BEGIN

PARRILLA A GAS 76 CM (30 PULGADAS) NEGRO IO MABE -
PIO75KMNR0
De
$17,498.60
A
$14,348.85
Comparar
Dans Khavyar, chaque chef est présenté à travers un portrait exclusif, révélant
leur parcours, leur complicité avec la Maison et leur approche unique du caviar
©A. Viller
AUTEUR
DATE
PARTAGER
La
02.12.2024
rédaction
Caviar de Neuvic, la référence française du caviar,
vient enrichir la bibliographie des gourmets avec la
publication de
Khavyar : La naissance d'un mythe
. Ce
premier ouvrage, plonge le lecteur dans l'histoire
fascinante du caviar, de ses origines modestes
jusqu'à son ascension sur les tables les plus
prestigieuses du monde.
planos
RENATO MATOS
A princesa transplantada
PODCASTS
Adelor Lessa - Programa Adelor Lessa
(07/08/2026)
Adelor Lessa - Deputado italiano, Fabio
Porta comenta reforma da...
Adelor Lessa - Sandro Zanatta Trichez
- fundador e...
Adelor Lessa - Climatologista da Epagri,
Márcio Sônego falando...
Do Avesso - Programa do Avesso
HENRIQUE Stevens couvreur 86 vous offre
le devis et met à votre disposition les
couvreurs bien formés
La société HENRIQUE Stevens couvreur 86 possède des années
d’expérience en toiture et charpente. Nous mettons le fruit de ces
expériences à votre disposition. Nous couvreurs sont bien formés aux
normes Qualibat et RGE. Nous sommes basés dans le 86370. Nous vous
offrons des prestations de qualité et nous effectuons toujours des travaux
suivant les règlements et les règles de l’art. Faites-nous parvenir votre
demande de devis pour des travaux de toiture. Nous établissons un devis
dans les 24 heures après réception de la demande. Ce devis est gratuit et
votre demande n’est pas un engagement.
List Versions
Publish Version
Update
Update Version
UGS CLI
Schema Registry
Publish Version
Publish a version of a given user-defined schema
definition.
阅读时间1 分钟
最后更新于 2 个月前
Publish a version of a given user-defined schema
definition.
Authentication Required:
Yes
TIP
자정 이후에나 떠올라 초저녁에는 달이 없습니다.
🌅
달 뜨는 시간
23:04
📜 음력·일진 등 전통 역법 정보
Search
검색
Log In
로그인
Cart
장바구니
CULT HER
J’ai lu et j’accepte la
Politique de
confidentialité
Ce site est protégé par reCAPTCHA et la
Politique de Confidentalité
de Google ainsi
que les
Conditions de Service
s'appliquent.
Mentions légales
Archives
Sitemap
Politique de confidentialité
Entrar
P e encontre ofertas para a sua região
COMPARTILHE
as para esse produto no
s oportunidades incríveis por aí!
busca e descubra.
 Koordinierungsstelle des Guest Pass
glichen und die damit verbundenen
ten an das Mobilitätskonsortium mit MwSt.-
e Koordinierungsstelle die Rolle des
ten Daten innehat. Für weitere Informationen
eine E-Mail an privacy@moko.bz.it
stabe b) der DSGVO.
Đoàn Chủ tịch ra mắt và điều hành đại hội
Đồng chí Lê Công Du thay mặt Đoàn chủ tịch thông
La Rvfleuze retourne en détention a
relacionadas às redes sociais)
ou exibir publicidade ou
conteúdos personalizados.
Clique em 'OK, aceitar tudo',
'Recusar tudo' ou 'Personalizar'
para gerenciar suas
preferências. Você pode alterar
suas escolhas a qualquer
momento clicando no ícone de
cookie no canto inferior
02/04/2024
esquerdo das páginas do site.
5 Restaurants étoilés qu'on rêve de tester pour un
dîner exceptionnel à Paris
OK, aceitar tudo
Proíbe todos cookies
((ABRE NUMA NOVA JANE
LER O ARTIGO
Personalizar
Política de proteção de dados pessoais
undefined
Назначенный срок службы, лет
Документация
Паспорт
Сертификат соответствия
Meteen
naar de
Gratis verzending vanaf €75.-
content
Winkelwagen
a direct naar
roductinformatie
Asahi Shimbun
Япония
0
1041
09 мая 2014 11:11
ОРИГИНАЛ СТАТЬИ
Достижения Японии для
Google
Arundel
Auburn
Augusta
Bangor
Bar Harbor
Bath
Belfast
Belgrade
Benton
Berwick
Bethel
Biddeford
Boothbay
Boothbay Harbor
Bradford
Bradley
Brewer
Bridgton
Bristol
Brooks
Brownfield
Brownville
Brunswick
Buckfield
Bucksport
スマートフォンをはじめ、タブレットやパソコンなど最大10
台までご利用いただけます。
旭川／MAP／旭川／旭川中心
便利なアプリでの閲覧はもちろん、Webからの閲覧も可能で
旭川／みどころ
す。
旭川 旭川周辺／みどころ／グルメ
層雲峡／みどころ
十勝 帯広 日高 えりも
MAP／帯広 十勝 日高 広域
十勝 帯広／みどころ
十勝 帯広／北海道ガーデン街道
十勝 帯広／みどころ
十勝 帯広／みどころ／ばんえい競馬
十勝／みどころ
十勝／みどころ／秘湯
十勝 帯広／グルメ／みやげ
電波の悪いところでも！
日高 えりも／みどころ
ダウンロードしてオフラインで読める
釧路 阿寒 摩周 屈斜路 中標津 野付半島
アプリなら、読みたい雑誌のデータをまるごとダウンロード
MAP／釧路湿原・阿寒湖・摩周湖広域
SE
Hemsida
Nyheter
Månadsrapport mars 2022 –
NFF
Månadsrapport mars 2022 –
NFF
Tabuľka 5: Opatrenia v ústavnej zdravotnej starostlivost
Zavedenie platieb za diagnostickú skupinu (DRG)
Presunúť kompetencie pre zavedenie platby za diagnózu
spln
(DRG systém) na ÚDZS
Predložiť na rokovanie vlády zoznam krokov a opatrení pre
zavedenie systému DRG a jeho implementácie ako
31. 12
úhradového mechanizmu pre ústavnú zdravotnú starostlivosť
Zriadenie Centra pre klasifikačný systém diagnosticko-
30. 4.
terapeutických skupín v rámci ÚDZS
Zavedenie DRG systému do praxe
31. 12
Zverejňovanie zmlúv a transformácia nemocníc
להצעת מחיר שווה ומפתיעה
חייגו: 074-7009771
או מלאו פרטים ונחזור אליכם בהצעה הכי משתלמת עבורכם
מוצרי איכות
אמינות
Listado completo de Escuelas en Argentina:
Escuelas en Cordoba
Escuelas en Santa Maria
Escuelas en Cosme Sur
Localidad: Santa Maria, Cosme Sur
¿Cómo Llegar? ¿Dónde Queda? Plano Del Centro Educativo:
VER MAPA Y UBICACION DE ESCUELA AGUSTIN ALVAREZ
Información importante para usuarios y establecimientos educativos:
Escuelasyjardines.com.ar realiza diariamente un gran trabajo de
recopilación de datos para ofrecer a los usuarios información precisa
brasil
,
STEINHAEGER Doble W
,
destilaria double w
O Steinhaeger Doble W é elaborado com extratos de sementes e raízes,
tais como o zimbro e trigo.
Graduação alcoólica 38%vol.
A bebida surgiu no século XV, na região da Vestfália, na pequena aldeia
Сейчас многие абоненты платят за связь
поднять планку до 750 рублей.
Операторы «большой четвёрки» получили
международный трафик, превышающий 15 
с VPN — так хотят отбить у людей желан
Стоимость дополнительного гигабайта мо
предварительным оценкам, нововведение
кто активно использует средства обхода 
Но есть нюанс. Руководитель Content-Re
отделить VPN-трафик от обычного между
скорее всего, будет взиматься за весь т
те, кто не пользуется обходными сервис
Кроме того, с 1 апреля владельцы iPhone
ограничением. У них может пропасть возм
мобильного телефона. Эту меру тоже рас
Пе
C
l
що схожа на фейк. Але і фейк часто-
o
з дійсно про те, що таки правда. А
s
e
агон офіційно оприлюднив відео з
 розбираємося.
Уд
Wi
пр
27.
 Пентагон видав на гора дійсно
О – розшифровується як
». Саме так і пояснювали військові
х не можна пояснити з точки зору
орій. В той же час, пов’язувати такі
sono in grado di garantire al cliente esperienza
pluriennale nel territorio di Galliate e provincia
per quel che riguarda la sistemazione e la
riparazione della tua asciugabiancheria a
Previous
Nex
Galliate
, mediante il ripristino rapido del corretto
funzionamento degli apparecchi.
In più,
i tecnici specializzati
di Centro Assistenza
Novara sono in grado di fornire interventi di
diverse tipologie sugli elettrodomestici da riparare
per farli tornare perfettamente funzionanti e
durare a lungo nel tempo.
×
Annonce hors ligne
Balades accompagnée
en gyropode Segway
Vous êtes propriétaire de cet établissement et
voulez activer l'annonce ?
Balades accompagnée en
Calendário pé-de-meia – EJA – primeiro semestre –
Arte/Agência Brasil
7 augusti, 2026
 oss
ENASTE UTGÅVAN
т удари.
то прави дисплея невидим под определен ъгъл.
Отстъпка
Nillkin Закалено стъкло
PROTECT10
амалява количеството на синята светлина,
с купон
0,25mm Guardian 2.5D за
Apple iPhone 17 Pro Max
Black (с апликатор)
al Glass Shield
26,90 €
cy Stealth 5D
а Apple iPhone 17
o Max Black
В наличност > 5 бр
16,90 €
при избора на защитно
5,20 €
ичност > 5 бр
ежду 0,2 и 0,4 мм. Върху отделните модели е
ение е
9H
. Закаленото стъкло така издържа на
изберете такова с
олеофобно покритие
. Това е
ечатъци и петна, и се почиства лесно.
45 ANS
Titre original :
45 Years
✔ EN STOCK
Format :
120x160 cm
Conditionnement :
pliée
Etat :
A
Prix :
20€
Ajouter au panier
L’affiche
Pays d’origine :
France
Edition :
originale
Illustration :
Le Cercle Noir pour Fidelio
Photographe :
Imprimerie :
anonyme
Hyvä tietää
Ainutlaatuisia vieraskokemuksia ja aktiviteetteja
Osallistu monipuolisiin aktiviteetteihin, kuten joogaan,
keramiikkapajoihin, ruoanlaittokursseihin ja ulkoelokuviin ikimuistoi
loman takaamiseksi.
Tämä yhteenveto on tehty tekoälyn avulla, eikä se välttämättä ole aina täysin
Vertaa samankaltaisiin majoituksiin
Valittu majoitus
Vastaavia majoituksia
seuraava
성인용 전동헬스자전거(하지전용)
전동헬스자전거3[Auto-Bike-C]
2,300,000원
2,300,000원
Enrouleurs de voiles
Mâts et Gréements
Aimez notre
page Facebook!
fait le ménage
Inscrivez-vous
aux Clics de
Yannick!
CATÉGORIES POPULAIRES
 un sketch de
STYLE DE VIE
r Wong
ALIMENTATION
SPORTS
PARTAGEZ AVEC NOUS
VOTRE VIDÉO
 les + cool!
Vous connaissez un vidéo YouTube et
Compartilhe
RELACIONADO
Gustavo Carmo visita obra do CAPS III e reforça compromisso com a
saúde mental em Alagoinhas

END

Task statement: Rewrite everything from the start of the rows down to the line containing "Adelor Lessa - Programa Adelor Lessa", putting "Comparer" in place of "Comparar" and leaving all else unchanged.

Solution to this task:
PARRILLA A GAS 76 CM (30 PULGADAS) NEGRO IO MABE -
PIO75KMNR0
De
$17,498.60
A
$14,348.85
Comparer
Dans Khavyar, chaque chef est présenté à travers un portrait exclusif, révélant
leur parcours, leur complicité avec la Maison et leur approche unique du caviar
©A. Viller
AUTEUR
DATE
PARTAGER
La
02.12.2024
rédaction
Caviar de Neuvic, la référence française du caviar,
vient enrichir la bibliographie des gourmets avec la
publication de
Khavyar : La naissance d'un mythe
. Ce
premier ouvrage, plonge le lecteur dans l'histoire
fascinante du caviar, de ses origines modestes
jusqu'à son ascension sur les tables les plus
prestigieuses du monde.
planos
RENATO MATOS
A princesa transplantada
PODCASTS
Adelor Lessa - Programa Adelor Lessa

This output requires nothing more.